▶ **What you will do**
Every record that follows should be copied exactly. No picture belongs in the copy.

-- Data provided follows --

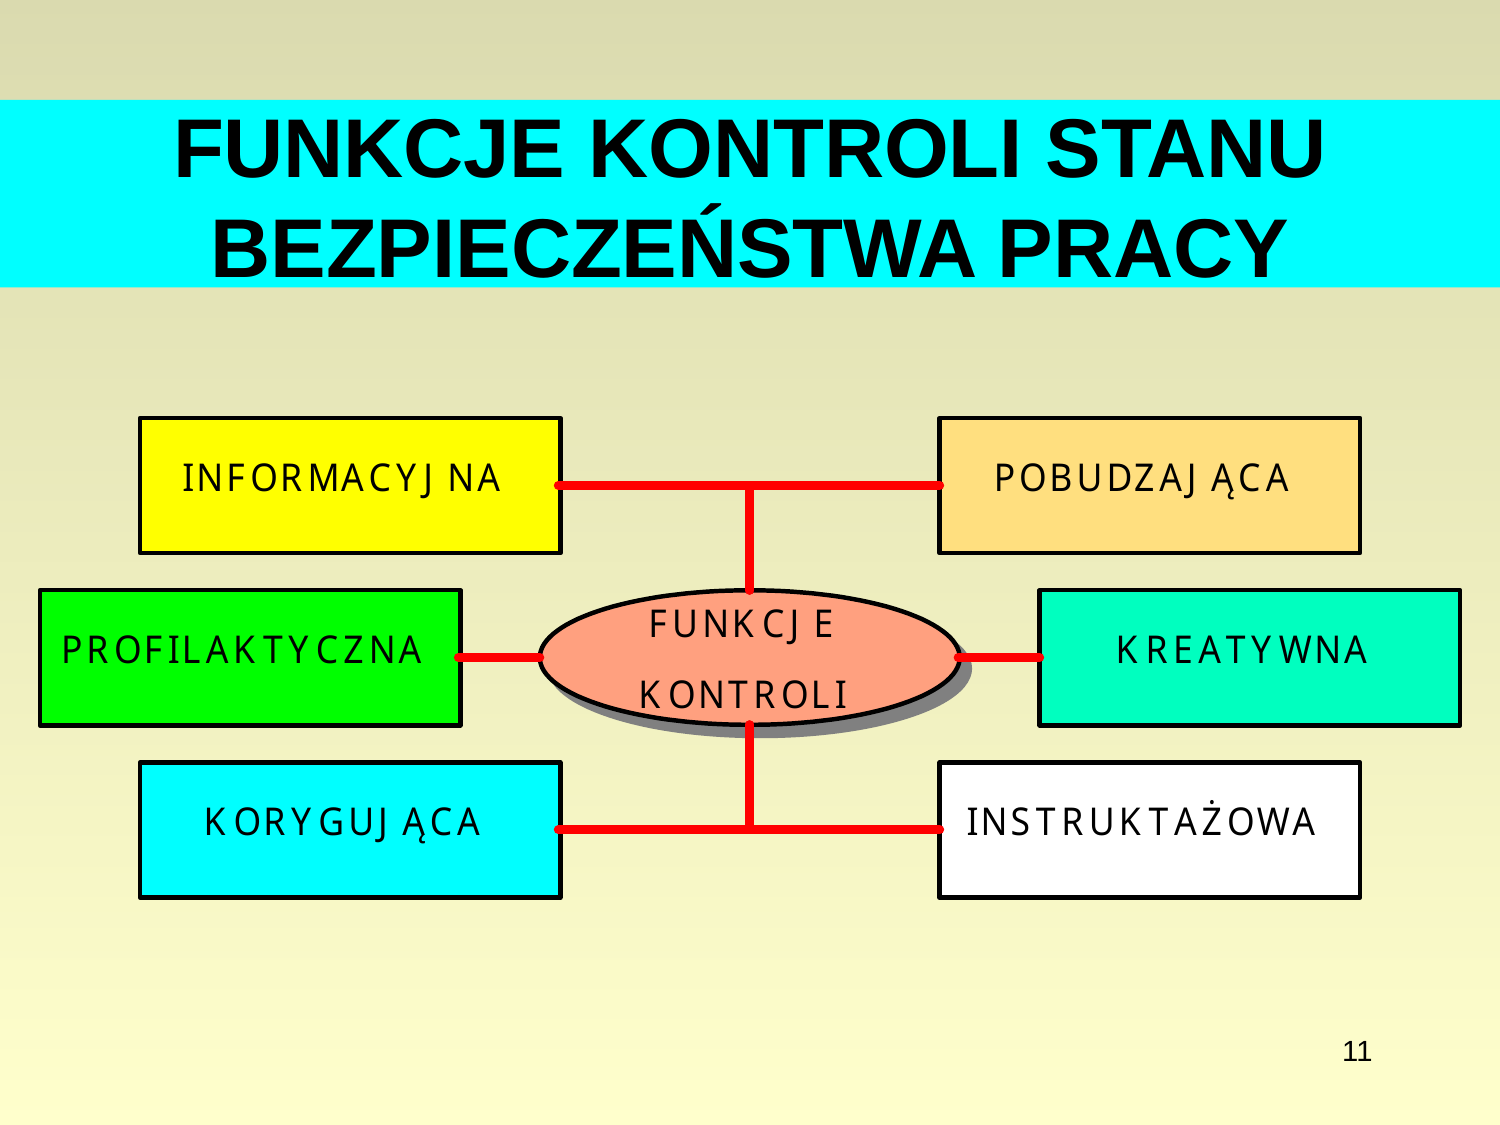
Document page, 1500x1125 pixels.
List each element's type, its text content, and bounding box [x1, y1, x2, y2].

slide_number 11 [1074, 1025, 1388, 1100]
title FUNKCJE KONTROLI STANU BEZPIECZEŃSTWA PRACY [0, 99, 1500, 288]
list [0, 374, 1500, 941]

-- Data provided concluded --

▶ **Written reply**
Document page, 1500x1125 pixels.
List each element's type, its text content, and bounding box [x1, y1, x2, y2].

slide_number 11 [1074, 1025, 1388, 1100]
title FUNKCJE KONTROLI STANU BEZPIECZEŃSTWA PRACY [0, 99, 1500, 288]
list [0, 374, 1500, 941]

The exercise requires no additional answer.